:: Input records ::
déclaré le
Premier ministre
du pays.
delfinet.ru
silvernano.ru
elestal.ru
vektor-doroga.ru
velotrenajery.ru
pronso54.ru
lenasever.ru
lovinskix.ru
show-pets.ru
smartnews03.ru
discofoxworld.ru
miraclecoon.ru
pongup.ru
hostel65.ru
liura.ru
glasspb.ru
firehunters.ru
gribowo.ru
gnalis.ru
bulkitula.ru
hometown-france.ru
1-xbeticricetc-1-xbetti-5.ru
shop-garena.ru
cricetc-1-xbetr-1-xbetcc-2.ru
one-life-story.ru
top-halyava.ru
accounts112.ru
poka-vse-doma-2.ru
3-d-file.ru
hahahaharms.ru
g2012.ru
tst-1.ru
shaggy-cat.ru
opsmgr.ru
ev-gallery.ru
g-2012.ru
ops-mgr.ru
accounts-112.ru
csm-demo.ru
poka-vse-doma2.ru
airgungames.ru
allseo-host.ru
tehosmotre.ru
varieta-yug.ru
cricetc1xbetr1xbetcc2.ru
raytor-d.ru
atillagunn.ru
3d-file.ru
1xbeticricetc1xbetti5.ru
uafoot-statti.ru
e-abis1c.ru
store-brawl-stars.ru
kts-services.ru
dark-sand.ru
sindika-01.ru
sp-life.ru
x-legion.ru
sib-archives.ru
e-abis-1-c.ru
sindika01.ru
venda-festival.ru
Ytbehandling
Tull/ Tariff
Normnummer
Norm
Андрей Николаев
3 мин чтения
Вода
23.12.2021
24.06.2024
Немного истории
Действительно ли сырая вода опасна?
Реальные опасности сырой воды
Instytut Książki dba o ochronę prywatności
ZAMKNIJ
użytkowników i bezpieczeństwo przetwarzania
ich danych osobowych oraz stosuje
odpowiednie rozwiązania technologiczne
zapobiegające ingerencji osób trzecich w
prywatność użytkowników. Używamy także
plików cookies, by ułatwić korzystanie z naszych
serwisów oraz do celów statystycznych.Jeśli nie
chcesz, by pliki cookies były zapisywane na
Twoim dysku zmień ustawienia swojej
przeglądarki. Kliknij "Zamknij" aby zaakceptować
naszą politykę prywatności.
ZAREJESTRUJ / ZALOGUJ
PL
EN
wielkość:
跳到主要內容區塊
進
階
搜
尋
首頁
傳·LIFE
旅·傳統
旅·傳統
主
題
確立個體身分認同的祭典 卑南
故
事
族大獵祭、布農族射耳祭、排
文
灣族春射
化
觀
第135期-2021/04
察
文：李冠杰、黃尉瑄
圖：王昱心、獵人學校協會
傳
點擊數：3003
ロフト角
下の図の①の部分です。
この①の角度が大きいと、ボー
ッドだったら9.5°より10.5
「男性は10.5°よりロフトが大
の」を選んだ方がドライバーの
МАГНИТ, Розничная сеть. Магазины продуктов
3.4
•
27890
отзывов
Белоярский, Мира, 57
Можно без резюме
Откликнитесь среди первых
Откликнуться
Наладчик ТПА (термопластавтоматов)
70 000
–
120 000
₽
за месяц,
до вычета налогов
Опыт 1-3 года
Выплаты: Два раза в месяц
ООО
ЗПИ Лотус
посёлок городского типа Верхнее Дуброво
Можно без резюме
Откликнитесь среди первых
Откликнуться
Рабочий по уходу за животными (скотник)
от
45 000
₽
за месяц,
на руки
:::
Line by line, print the listing above exactly.

Reply to the exercise
déclaré le
Premier ministre
du pays.
delfinet.ru
silvernano.ru
elestal.ru
vektor-doroga.ru
velotrenajery.ru
pronso54.ru
lenasever.ru
lovinskix.ru
show-pets.ru
smartnews03.ru
discofoxworld.ru
miraclecoon.ru
pongup.ru
hostel65.ru
liura.ru
glasspb.ru
firehunters.ru
gribowo.ru
gnalis.ru
bulkitula.ru
hometown-france.ru
1-xbeticricetc-1-xbetti-5.ru
shop-garena.ru
cricetc-1-xbetr-1-xbetcc-2.ru
one-life-story.ru
top-halyava.ru
accounts112.ru
poka-vse-doma-2.ru
3-d-file.ru
hahahaharms.ru
g2012.ru
tst-1.ru
shaggy-cat.ru
opsmgr.ru
ev-gallery.ru
g-2012.ru
ops-mgr.ru
accounts-112.ru
csm-demo.ru
poka-vse-doma2.ru
airgungames.ru
allseo-host.ru
tehosmotre.ru
varieta-yug.ru
cricetc1xbetr1xbetcc2.ru
raytor-d.ru
atillagunn.ru
3d-file.ru
1xbeticricetc1xbetti5.ru
uafoot-statti.ru
e-abis1c.ru
store-brawl-stars.ru
kts-services.ru
dark-sand.ru
sindika-01.ru
sp-life.ru
x-legion.ru
sib-archives.ru
e-abis-1-c.ru
sindika01.ru
venda-festival.ru
Ytbehandling
Tull/ Tariff
Normnummer
Norm
Андрей Николаев
3 мин чтения
Вода
23.12.2021
24.06.2024
Немного истории
Действительно ли сырая вода опасна?
Реальные опасности сырой воды
Instytut Książki dba o ochronę prywatności
ZAMKNIJ
użytkowników i bezpieczeństwo przetwarzania
ich danych osobowych oraz stosuje
odpowiednie rozwiązania technologiczne
zapobiegające ingerencji osób trzecich w
prywatność użytkowników. Używamy także
plików cookies, by ułatwić korzystanie z naszych
serwisów oraz do celów statystycznych.Jeśli nie
chcesz, by pliki cookies były zapisywane na
Twoim dysku zmień ustawienia swojej
przeglądarki. Kliknij "Zamknij" aby zaakceptować
naszą politykę prywatności.
ZAREJESTRUJ / ZALOGUJ
PL
EN
wielkość:
跳到主要內容區塊
進
階
搜
尋
首頁
傳·LIFE
旅·傳統
旅·傳統
主
題
確立個體身分認同的祭典 卑南
故
事
族大獵祭、布農族射耳祭、排
文
灣族春射
化
觀
第135期-2021/04
察
文：李冠杰、黃尉瑄
圖：王昱心、獵人學校協會
傳
點擊數：3003
ロフト角
下の図の①の部分です。
この①の角度が大きいと、ボー
ッドだったら9.5°より10.5
「男性は10.5°よりロフトが大
の」を選んだ方がドライバーの
МАГНИТ, Розничная сеть. Магазины продуктов
3.4
•
27890
отзывов
Белоярский, Мира, 57
Можно без резюме
Откликнитесь среди первых
Откликнуться
Наладчик ТПА (термопластавтоматов)
70 000
–
120 000
₽
за месяц,
до вычета налогов
Опыт 1-3 года
Выплаты: Два раза в месяц
ООО
ЗПИ Лотус
посёлок городского типа Верхнее Дуброво
Можно без резюме
Откликнитесь среди первых
Откликнуться
Рабочий по уходу за животными (скотник)
от
45 000
₽
за месяц,
на руки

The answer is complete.